Recall that for any binary relation R on set A. We have,

R is reflexive if for all x ∈ A, xRx.

R is symmetric if for all x, y ∈ A, if xRy, then yRx.

R is transitive if for all x, y, z ∈ A, if xRy and yRz, then xRz.

We have

x > y, x, y ∈ N

This relation is defined on N (set of Natural Numbers)

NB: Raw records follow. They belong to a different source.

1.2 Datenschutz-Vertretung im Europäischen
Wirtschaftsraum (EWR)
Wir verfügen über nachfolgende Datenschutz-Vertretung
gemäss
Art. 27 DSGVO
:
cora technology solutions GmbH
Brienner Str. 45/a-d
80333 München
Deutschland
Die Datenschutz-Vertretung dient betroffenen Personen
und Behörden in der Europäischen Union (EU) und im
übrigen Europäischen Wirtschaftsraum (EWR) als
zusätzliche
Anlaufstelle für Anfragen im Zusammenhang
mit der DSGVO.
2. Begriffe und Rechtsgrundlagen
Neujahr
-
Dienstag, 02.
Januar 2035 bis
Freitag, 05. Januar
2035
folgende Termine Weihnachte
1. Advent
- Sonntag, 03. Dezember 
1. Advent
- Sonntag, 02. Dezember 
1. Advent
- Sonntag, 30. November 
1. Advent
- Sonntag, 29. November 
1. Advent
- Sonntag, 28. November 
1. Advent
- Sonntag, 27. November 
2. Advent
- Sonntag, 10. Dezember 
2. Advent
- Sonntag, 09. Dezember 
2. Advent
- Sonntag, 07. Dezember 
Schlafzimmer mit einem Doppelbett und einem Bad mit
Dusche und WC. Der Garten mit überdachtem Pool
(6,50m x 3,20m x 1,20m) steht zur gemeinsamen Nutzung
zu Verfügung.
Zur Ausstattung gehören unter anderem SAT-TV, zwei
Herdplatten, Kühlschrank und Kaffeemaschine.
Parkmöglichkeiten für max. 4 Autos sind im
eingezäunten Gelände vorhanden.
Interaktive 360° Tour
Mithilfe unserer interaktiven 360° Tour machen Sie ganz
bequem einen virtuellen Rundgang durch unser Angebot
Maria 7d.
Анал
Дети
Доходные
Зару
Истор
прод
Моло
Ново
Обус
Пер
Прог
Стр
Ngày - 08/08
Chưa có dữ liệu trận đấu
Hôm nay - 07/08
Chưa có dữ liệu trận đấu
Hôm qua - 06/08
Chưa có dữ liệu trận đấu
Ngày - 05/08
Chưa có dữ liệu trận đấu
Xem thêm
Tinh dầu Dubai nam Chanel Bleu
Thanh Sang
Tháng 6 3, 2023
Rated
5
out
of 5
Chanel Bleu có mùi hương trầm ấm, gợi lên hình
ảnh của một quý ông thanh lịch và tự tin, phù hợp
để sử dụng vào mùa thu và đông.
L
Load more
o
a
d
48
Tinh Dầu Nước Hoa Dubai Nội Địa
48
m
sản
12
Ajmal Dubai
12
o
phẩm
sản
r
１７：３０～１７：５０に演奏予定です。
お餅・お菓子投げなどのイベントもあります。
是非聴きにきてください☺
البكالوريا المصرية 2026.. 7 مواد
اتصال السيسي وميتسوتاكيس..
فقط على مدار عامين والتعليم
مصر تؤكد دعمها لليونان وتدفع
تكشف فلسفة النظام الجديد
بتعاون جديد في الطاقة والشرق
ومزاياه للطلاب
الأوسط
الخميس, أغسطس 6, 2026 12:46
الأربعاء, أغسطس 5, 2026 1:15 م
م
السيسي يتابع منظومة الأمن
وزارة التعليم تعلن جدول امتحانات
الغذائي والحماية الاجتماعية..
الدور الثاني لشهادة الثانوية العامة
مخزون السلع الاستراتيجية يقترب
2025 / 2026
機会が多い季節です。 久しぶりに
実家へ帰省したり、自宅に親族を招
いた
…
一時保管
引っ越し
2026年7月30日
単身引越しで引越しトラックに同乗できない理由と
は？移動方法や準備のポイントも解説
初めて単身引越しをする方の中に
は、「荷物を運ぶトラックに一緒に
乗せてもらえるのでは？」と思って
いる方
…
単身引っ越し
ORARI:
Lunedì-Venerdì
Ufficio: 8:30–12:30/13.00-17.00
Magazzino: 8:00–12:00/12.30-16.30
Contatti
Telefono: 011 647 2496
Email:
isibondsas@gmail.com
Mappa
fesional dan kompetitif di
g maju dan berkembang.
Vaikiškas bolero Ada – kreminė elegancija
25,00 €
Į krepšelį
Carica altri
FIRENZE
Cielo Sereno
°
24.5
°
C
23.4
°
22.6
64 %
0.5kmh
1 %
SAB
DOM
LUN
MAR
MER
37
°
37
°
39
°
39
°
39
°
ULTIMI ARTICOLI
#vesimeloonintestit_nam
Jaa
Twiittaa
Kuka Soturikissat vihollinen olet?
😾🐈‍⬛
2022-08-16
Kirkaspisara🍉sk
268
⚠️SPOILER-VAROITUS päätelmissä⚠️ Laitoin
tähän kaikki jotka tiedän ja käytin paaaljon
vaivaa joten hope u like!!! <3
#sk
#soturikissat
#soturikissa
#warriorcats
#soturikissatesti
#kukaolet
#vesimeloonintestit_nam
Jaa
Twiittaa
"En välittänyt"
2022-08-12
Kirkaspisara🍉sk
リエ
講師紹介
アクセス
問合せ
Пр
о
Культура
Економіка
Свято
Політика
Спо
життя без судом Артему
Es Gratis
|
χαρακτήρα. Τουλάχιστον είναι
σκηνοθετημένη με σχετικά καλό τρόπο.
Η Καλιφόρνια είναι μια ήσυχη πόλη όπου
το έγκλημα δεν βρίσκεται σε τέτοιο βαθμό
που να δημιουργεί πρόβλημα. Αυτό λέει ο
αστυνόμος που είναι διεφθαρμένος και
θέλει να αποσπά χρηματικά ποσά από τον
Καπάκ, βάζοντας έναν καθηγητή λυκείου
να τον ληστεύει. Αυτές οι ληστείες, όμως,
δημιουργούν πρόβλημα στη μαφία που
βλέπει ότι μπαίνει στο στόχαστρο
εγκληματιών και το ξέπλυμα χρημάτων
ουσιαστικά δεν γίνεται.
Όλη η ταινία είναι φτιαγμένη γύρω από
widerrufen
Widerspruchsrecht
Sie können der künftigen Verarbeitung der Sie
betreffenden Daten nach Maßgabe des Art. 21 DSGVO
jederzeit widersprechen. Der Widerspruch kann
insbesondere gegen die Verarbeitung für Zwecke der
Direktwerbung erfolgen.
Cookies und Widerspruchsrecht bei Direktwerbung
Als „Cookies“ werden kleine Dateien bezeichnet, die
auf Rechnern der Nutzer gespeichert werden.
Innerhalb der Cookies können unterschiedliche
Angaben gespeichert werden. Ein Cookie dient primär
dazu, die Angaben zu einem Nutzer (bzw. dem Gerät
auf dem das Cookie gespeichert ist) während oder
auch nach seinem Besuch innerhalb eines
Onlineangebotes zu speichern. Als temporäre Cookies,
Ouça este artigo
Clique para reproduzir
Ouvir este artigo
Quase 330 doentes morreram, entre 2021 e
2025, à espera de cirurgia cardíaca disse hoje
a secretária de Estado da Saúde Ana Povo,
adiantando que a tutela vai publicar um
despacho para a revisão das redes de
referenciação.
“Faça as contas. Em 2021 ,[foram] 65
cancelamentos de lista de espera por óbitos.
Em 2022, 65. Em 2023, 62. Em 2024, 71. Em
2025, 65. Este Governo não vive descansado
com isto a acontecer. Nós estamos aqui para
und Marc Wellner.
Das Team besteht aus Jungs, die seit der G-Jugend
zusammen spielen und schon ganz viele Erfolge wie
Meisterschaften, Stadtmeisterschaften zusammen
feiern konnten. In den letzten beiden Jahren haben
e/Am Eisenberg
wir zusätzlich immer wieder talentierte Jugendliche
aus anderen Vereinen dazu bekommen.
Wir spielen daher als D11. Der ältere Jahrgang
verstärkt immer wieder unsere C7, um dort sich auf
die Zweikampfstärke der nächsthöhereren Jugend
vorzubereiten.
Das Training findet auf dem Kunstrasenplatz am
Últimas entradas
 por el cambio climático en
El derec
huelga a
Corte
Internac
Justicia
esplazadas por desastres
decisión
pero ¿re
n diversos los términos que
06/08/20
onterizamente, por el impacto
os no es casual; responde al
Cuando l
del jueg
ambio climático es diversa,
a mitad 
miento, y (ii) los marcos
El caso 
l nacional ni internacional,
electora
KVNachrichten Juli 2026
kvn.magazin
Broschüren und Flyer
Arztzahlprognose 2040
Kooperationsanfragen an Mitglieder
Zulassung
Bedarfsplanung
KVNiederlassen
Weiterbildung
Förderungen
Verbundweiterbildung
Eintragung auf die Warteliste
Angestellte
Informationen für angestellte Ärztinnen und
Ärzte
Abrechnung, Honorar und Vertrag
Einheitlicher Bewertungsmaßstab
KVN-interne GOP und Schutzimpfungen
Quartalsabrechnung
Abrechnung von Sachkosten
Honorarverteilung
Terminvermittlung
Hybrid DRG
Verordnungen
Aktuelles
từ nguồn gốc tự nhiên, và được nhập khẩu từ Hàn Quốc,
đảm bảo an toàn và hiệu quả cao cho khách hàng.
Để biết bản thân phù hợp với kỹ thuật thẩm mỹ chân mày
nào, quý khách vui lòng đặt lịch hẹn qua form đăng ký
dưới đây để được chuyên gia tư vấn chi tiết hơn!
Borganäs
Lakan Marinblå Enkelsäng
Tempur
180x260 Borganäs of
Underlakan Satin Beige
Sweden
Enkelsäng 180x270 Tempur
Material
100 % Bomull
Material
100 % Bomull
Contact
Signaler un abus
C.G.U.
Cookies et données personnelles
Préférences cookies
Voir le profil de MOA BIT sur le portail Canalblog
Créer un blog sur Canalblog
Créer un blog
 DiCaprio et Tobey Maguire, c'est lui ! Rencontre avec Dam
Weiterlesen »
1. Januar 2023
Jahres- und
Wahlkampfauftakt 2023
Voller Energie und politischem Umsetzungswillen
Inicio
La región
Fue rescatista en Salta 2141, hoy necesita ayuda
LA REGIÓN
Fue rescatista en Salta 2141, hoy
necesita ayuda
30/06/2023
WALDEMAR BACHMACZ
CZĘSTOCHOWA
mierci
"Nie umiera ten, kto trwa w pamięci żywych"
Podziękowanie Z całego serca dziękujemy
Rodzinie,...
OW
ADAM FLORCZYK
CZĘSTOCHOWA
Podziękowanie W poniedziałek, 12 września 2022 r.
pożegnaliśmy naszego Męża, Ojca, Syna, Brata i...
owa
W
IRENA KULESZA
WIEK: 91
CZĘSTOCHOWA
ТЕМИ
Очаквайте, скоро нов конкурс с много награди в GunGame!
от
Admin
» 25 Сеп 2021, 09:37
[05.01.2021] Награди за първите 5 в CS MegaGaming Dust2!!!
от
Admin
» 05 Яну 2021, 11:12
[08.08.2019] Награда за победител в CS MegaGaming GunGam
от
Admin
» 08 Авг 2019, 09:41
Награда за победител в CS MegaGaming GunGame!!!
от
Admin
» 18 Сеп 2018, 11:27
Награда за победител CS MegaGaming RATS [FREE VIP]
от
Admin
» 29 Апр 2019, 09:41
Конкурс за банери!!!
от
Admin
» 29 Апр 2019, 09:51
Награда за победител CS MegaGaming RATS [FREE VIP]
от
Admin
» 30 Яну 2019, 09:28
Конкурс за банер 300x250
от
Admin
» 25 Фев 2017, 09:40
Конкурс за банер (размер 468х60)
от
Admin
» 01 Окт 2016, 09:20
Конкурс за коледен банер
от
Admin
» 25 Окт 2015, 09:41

The relation can also be defined as

R = {(x, y): x > y} on N

Check for Reflexivity:

∀ x ∈ N

We should have, (x, x) ∈ R

⇒ x > x, which is not true.

1 can’t be greater than 1.

2 can’t be greater than 2.

16 can’t be greater than 16.

Similarly, x can’t be greater than x.

So, ∀ x ∈ N, then (x, x) ∉ R

⇒ R is not reflexive.

Check for Symmetry:

∀ x, y ∈ N

If (x, y) ∈ R

⇒ x > y

Now, replace x by y and y by x. We get

y > x, which may or not be true.

Let us take x = 5 and y = 2.

x > y

⇒ 5 > 2, which is true.

y > x

⇒ 2 > 5, which is not true.

⇒ y > x, is not true as x > y

⇒ (y, x) ∉ R

So, if (x, y) ∈ R, but (y, x) ∉ R ∀ x, y ∈ N

⇒ R is not symmetric.

Check for Transitivity:

∀ x, y, z ∈ N

If (x, y) ∈ R and (y, z) ∈ R

⇒ x > y and y > z

⇒ x > y > z

⇒ x > z

⇒ (x, z) ∈ R

So, if (x, y) ∈ R and (y, z) ∈ R, and then (x, z) ∈ R

∀ x, y, z ∈ N

⇒ R is transitive.

Hence, the relation is transitive but neither reflexive nor symmetric.